(Kein) Veräußerungsgeschäft: Doch keine Besteuerung teilentgeltlicher Grundstücksübertragungen?
Wird ein Grundstück teilentgeltlich (z. B. im Rahmen einer vorweggenommenen Erbfolge) innerhalb der zehnjährigen Veräußerungsfrist gemäß Einkommensteuergesetz (§ 23 EStG) übertragen, führt dies nach bisheriger Sichtweise hinsichtlich des entgeltlichen Teils zu einem steuerpflichtigen Veräußerungsgeschäft. Das Finanzgericht (FG) Niedersachsen meint aber, dass § 23 EStG bei einer teilentgeltlichen Übertragung unterhalb der historischen Anschaffungskosten nicht anzuwenden ist.
Hintergrund: Private Veräußerungsgeschäfte mit Grundstücken, bei denen der Zeitraum zwischen Anschaffung und Veräußerung nicht mehr als zehn Jahre beträgt, unterliegen der Besteuerung im Sinne des § 23 EStG. Ausgenommen sind aber Wirtschaftsgüter, die
- im Zeitraum zwischen Anschaffung und Veräußerung ausschließlich zu eigenen Wohnzwecken (1. Alternative) oder
- im Jahr der Veräußerung und in den beiden vorangegangenen Jahren zu eigenen Wohnzwecken (2. Alternative) genutzt wurden.
Bisherige Rechtslage: Trennungstheorie
Bei teilentgeltlicher Übertragung kann sich ein steuerpflichtiges Veräußerungsgeschäft hinsichtlich des entgeltlichen Teils ergeben. Hier ist nach Ansicht des Bundesfinanzministeriums die Trennungstheorie anzuwenden.
Beispiel
Vater V ist Eigentümer eines unbebauten Grundstücks, das er zum 1.8.2018 für 100.000 Euro angeschafft hat. Er überträgt das Grundstück im Rahmen der vorweggenommenen Erbfolge zum 1.1.2024 auf seinen Sohn S, der das Grundstück bebauen will. Das Grundstück hat zum Übertragungszeitpunkt einen Verkehrswert von 180.000 Euro. Entsprechend muss S seine Schwester X. mit 90.000 Euro auszahlen.
V hat das Grundstück innerhalb des Zehnjahreszeitraums des § 23 EStG hinsichtlich des Gleichstellungsbetrags teilentgeltlich (zu ½) an S veräußert und erzielt in diesem Umfang einen steuerpflichtigen Veräußerungsgewinn. Dieser beträgt 40.000 Euro (90.000 Euro Teilentgelt abzüglich der hälftigen Anschaffungskosten von 50.000 Euro). Der unentgeltlich übertragene Teil löst bei V keine Steuerpflicht aus.

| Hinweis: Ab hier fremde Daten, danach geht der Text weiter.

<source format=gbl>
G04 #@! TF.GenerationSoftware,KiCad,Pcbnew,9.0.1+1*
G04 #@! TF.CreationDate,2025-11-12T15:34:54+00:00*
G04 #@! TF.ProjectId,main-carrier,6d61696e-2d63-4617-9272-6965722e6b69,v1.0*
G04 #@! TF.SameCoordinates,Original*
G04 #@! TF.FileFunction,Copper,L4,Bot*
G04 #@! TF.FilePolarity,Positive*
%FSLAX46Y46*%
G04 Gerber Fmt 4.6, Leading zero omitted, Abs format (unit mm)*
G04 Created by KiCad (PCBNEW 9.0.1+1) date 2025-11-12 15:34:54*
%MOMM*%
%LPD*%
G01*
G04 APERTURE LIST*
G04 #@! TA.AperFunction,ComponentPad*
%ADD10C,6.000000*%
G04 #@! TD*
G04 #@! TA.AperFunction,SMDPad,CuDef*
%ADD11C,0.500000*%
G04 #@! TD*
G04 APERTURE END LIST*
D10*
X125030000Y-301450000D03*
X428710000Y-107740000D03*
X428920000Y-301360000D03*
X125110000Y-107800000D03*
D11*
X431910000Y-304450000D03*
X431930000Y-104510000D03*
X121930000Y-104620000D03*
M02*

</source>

Allerdings gehen die Besteuerungsmerkmale (Anschaffung am 1.8.2018 zu 50.000 Euro) auf S als unentgeltlichen Rechtsnachfolger über.
Ansicht des Finanzgerichts Niedersachsen
Das FG Niedersachsen hat es in einem vergleichbaren Fall abgelehnt, die teilentgeltliche Übertragung der Besteuerung nach § 23 EStG zu unterwerfen. Das FG verweist hierzu u. a. auf die Rechtsprechung des Bundesfinanzhofs (BFH), wonach die gänzlich unentgeltliche Übertragung einer Immobilie im Wege der vorweggenommenen Erbfolge nicht den Tatbestand des § 23 EStG erfüllt und zwar selbst dann, wenn die auf diese Weise begünstigten Kinder die Immobilie alsbald weiterveräußern.

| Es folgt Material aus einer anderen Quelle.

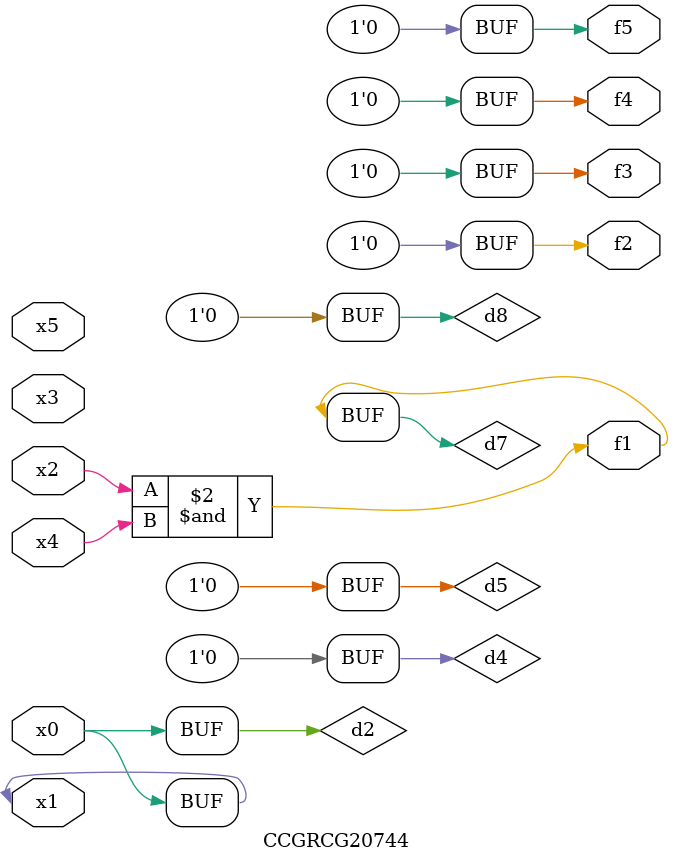
<source format=v>
module CCGRCG20744(
	input x0, x1, x2, x3, x4, x5,
	output f1, f2, f3, f4, f5
);

	wire d1, d2, d3, d4, d5, d6, d7, d8, d9;

	nand (d1, x1);
	buf (d2, x0, x1);
	nand (d3, x2, x4);
	and (d4, d1, d2);
	and (d5, d1, d2);
	nand (d6, d1, d3);
	not (d7, d3);
	xor (d8, d5);
	nor (d9, d5, d6);
	assign f1 = d7;
	assign f2 = d8;
	assign f3 = d8;
	assign f4 = d8;
	assign f5 = d8;
endmodule

</source>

Das FG kommt zu dem Ergebnis, dass auch die teilentgeltliche Übertragung im Wege der vorweggenommenen Erbfolge aus dem Tatbestand des § 23 EStG ausscheidet.
Bei einer teilentgeltlichen Grundstücksübertragung realisiert der Schenker keinen tatsächlichen Wertzuwachs. Ein nach § 23 EStG zu besteuernder Gewinn kann nicht entstehen, da der Ertragsteuer keine Vermögensverschiebungen im Privatvermögen unterliegen. Ein Wertzuwachs erfolgt nur beim Beschenkten, der damit den Regularien des Erbschaftsteuer- und Schenkungsteuergesetzes (unter Berücksichtigung etwaiger Freibeträge) unterliegt.
Beachten Sie: Die Finanzverwaltung hat gegen die Entscheidung die Revision eingelegt. Man darf gespannt sein, wie die Entscheidung des BFH ausfallen wird. In geeigneten Fällen sollten Steuerpflichtige ihre Steuerbescheide im Einspruchsweg offenhalten und auf die gesetzliche Verfahrensruhe verweisen.